* PROBLEM DESCRIPTION *
Rewrite the lines of every item below, replacing "catalogue / barcode" with "barcode" and leaving everything else unchanged.

* RECORDS PROVIDED *
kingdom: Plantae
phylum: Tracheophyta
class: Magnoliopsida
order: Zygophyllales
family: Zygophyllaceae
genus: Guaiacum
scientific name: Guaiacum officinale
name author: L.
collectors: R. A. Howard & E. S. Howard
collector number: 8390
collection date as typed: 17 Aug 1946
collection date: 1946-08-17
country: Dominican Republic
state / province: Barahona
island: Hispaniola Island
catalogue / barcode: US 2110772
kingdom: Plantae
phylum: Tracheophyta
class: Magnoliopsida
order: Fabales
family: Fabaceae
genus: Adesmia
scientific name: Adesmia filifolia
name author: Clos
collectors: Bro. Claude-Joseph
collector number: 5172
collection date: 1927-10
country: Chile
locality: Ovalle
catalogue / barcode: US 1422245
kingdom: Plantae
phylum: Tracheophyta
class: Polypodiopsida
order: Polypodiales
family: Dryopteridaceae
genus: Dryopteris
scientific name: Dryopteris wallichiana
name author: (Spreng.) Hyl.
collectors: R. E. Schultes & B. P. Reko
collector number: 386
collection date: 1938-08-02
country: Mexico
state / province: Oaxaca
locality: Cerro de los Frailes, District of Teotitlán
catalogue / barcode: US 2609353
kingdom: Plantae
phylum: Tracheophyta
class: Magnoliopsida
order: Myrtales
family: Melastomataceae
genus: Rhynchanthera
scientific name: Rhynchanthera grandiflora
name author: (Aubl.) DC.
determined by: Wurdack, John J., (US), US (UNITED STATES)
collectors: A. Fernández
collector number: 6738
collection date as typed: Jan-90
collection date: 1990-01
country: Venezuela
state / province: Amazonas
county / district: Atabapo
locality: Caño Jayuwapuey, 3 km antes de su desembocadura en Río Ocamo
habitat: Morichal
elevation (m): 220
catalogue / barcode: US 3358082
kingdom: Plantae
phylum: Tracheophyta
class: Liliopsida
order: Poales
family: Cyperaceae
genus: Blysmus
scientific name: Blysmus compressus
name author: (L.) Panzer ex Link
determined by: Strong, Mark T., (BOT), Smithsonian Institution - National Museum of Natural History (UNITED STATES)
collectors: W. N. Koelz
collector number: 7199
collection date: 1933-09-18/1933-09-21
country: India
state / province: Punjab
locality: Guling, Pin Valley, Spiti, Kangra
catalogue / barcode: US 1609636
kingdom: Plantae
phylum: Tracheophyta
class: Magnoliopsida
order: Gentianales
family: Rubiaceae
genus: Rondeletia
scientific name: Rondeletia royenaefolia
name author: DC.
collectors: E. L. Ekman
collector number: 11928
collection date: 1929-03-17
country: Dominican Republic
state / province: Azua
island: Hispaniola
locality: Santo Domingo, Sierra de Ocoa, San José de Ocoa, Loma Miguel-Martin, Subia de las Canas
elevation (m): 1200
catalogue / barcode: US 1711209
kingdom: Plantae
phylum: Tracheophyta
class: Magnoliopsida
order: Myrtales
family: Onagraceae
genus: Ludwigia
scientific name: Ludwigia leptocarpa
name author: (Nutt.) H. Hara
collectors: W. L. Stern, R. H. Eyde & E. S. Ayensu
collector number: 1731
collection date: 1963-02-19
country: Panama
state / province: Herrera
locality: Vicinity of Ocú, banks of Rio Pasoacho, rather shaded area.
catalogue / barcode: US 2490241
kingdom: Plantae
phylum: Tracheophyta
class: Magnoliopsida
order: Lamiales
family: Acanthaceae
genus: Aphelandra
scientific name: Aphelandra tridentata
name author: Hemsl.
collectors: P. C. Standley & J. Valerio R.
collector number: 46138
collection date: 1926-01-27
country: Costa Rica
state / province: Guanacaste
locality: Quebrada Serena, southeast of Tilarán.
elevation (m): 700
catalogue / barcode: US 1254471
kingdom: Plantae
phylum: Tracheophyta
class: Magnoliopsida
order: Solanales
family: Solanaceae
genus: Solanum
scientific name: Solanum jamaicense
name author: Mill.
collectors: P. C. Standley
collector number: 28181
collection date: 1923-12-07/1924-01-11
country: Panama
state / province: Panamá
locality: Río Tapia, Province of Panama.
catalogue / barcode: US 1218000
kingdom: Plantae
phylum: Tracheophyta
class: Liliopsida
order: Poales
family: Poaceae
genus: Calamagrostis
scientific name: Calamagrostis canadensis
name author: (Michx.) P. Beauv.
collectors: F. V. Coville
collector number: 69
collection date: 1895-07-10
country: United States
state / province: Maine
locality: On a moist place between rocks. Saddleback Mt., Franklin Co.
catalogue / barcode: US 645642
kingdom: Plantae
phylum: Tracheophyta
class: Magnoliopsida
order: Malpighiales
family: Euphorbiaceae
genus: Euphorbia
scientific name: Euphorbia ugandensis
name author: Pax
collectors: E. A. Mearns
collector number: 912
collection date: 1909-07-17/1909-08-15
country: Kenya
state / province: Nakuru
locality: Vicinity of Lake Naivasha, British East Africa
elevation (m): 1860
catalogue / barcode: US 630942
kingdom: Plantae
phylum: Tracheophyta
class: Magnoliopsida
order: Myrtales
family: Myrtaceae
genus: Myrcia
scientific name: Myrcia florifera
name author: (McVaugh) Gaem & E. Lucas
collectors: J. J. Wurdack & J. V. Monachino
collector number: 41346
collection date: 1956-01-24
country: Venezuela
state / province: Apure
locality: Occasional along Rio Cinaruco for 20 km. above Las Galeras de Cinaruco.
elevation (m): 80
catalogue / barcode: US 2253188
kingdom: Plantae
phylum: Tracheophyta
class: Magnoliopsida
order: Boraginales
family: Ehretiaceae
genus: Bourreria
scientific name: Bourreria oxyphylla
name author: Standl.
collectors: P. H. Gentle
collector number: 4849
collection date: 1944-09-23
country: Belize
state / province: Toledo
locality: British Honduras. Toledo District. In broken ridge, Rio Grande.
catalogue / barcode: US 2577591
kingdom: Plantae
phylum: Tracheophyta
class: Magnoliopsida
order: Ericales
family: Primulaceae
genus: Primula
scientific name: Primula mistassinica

* SOLUTION TO THIS EXERCISE *
kingdom: Plantae
phylum: Tracheophyta
class: Magnoliopsida
order: Zygophyllales
family: Zygophyllaceae
genus: Guaiacum
scientific name: Guaiacum officinale
name author: L.
collectors: R. A. Howard & E. S. Howard
collector number: 8390
collection date as typed: 17 Aug 1946
collection date: 1946-08-17
country: Dominican Republic
state / province: Barahona
island: Hispaniola Island
barcode: US 2110772
kingdom: Plantae
phylum: Tracheophyta
class: Magnoliopsida
order: Fabales
family: Fabaceae
genus: Adesmia
scientific name: Adesmia filifolia
name author: Clos
collectors: Bro. Claude-Joseph
collector number: 5172
collection date: 1927-10
country: Chile
locality: Ovalle
barcode: US 1422245
kingdom: Plantae
phylum: Tracheophyta
class: Polypodiopsida
order: Polypodiales
family: Dryopteridaceae
genus: Dryopteris
scientific name: Dryopteris wallichiana
name author: (Spreng.) Hyl.
collectors: R. E. Schultes & B. P. Reko
collector number: 386
collection date: 1938-08-02
country: Mexico
state / province: Oaxaca
locality: Cerro de los Frailes, District of Teotitlán
barcode: US 2609353
kingdom: Plantae
phylum: Tracheophyta
class: Magnoliopsida
order: Myrtales
family: Melastomataceae
genus: Rhynchanthera
scientific name: Rhynchanthera grandiflora
name author: (Aubl.) DC.
determined by: Wurdack, John J., (US), US (UNITED STATES)
collectors: A. Fernández
collector number: 6738
collection date as typed: Jan-90
collection date: 1990-01
country: Venezuela
state / province: Amazonas
county / district: Atabapo
locality: Caño Jayuwapuey, 3 km antes de su desembocadura en Río Ocamo
habitat: Morichal
elevation (m): 220
barcode: US 3358082
kingdom: Plantae
phylum: Tracheophyta
class: Liliopsida
order: Poales
family: Cyperaceae
genus: Blysmus
scientific name: Blysmus compressus
name author: (L.) Panzer ex Link
determined by: Strong, Mark T., (BOT), Smithsonian Institution - National Museum of Natural History (UNITED STATES)
collectors: W. N. Koelz
collector number: 7199
collection date: 1933-09-18/1933-09-21
country: India
state / province: Punjab
locality: Guling, Pin Valley, Spiti, Kangra
barcode: US 1609636
kingdom: Plantae
phylum: Tracheophyta
class: Magnoliopsida
order: Gentianales
family: Rubiaceae
genus: Rondeletia
scientific name: Rondeletia royenaefolia
name author: DC.
collectors: E. L. Ekman
collector number: 11928
collection date: 1929-03-17
country: Dominican Republic
state / province: Azua
island: Hispaniola
locality: Santo Domingo, Sierra de Ocoa, San José de Ocoa, Loma Miguel-Martin, Subia de las Canas
elevation (m): 1200
barcode: US 1711209
kingdom: Plantae
phylum: Tracheophyta
class: Magnoliopsida
order: Myrtales
family: Onagraceae
genus: Ludwigia
scientific name: Ludwigia leptocarpa
name author: (Nutt.) H. Hara
collectors: W. L. Stern, R. H. Eyde & E. S. Ayensu
collector number: 1731
collection date: 1963-02-19
country: Panama
state / province: Herrera
locality: Vicinity of Ocú, banks of Rio Pasoacho, rather shaded area.
barcode: US 2490241
kingdom: Plantae
phylum: Tracheophyta
class: Magnoliopsida
order: Lamiales
family: Acanthaceae
genus: Aphelandra
scientific name: Aphelandra tridentata
name author: Hemsl.
collectors: P. C. Standley & J. Valerio R.
collector number: 46138
collection date: 1926-01-27
country: Costa Rica
state / province: Guanacaste
locality: Quebrada Serena, southeast of Tilarán.
elevation (m): 700
barcode: US 1254471
kingdom: Plantae
phylum: Tracheophyta
class: Magnoliopsida
order: Solanales
family: Solanaceae
genus: Solanum
scientific name: Solanum jamaicense
name author: Mill.
collectors: P. C. Standley
collector number: 28181
collection date: 1923-12-07/1924-01-11
country: Panama
state / province: Panamá
locality: Río Tapia, Province of Panama.
barcode: US 1218000
kingdom: Plantae
phylum: Tracheophyta
class: Liliopsida
order: Poales
family: Poaceae
genus: Calamagrostis
scientific name: Calamagrostis canadensis
name author: (Michx.) P. Beauv.
collectors: F. V. Coville
collector number: 69
collection date: 1895-07-10
country: United States
state / province: Maine
locality: On a moist place between rocks. Saddleback Mt., Franklin Co.
barcode: US 645642
kingdom: Plantae
phylum: Tracheophyta
class: Magnoliopsida
order: Malpighiales
family: Euphorbiaceae
genus: Euphorbia
scientific name: Euphorbia ugandensis
name author: Pax
collectors: E. A. Mearns
collector number: 912
collection date: 1909-07-17/1909-08-15
country: Kenya
state / province: Nakuru
locality: Vicinity of Lake Naivasha, British East Africa
elevation (m): 1860
barcode: US 630942
kingdom: Plantae
phylum: Tracheophyta
class: Magnoliopsida
order: Myrtales
family: Myrtaceae
genus: Myrcia
scientific name: Myrcia florifera
name author: (McVaugh) Gaem & E. Lucas
collectors: J. J. Wurdack & J. V. Monachino
collector number: 41346
collection date: 1956-01-24
country: Venezuela
state / province: Apure
locality: Occasional along Rio Cinaruco for 20 km. above Las Galeras de Cinaruco.
elevation (m): 80
barcode: US 2253188
kingdom: Plantae
phylum: Tracheophyta
class: Magnoliopsida
order: Boraginales
family: Ehretiaceae
genus: Bourreria
scientific name: Bourreria oxyphylla
name author: Standl.
collectors: P. H. Gentle
collector number: 4849
collection date: 1944-09-23
country: Belize
state / province: Toledo
locality: British Honduras. Toledo District. In broken ridge, Rio Grande.
barcode: US 2577591
kingdom: Plantae
phylum: Tracheophyta
class: Magnoliopsida
order: Ericales
family: Primulaceae
genus: Primula
scientific name: Primula mistassinica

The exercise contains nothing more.